» **TEXTAUSZUG**:
2 Antworten auf „Wir und das Geld“

  1. Ich kenne von Brodbek nur was Evamaria hier geschrieben hat. Ich möchte dazu eine Anmerkung zu dem übers Geld Gesagte vorbringen. Dass es leer sei und eine Fiktion, sehe ich auch so, dass ihm zu Unrecht Wert zugesprochen wird, ist aber, glaube ich schräg. Denn genau der Wert ist das Leere und Fiktive.

    Ich meine das so: Nicht Geld ist das grundlegende Phänomen, sondern der Tausch zwischen sogenanntem Gleichwertigen, Äquivalenten. Geld setzt voraus, dass in einer Gesellschaft die Menschen zu dem, was sie brauchen, durch Tausch kommen, indem sie also Gleichwertiges geben und bekommen, indem sie kaufen und verkaufen, verkaufen, um kaufen zu können usw.

» **AUFGABE**:
Schreib den Kommentar über Geld und Tausch weiter, und zwar ab seinem letzten Satz.

» **ROHDATEN**:
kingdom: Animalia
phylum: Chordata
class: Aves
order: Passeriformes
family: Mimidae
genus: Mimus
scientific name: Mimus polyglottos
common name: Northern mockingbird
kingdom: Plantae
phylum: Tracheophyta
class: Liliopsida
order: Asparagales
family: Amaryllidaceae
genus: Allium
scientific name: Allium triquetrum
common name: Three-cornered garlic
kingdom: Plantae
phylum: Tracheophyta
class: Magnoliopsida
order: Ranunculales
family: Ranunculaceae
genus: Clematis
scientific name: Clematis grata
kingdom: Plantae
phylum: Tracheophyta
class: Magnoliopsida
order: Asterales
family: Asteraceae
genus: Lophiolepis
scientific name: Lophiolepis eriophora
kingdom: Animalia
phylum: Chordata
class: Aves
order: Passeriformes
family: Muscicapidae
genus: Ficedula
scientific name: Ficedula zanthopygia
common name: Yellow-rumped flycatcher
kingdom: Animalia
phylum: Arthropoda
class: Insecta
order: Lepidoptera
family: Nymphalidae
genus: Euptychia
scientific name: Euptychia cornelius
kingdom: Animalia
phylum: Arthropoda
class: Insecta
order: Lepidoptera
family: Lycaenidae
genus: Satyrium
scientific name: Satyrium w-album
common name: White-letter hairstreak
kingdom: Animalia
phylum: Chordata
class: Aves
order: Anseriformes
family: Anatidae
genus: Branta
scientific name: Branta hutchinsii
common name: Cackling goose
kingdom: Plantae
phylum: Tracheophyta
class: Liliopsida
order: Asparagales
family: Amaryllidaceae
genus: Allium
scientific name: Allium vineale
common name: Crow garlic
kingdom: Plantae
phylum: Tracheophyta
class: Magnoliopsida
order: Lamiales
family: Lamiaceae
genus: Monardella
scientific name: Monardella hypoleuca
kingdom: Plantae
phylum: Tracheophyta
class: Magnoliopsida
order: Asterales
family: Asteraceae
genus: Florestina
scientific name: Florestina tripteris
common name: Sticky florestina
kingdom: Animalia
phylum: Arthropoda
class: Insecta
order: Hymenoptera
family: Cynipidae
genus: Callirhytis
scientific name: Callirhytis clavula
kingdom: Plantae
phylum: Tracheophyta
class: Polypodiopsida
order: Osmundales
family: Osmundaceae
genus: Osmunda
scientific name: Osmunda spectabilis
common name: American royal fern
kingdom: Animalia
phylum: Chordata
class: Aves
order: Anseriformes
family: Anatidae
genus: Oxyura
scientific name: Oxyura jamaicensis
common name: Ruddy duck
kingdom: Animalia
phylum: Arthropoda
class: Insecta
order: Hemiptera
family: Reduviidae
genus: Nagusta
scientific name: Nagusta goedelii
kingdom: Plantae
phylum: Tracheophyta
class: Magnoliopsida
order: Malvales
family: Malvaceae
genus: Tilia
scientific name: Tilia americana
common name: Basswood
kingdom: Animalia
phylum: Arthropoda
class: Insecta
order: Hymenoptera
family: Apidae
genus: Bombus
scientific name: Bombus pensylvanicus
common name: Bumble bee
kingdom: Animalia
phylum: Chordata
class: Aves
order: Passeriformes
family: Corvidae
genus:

» **ERGEBNIS**:
    Das kann man direkt, indem man Gegenstände nach ihrem „Wert“ tauscht oder indem man sie nach ihrem „Wert“ verrechnet (Rechengeld ist wahrscheinlich älter als Münzgeld – wenn David Graeber, Schulden recht hat). Das Entscheidende beim Tausch ist die Fiktion, dass mein Tauschgegenstand und der meines „Tauschgegners“ (Max Weber, Markt) irgendwie gleichgesetzt werden können, dass also meine zwei Gläser irgendwie gleich deinem alten Fahrrad sind oder eine Stunde Arbeit von dir gleich zwei Kilo Äpfel aus meinem Garten. Da es sich um mathematische Proportionen handelt, lässt sich das natürlich durch Recheneinheiten oder Münz- oder Banknoteneinheiten ziemlich vereinfachen, die Fiktion aber bleibt das Gleich- bzw. in Proportion-Setzen, der unsichtbare Wert, der da völlig verschiedenen Dingen oder Vorgängen im Tausch (Kauf und Verkauf) zugeschrieben wird, von dem aber kein Atom in ihnen vorhanden ist, der ihnen bloß irgendwie anzuhaften scheint, weil es Tausch gibt.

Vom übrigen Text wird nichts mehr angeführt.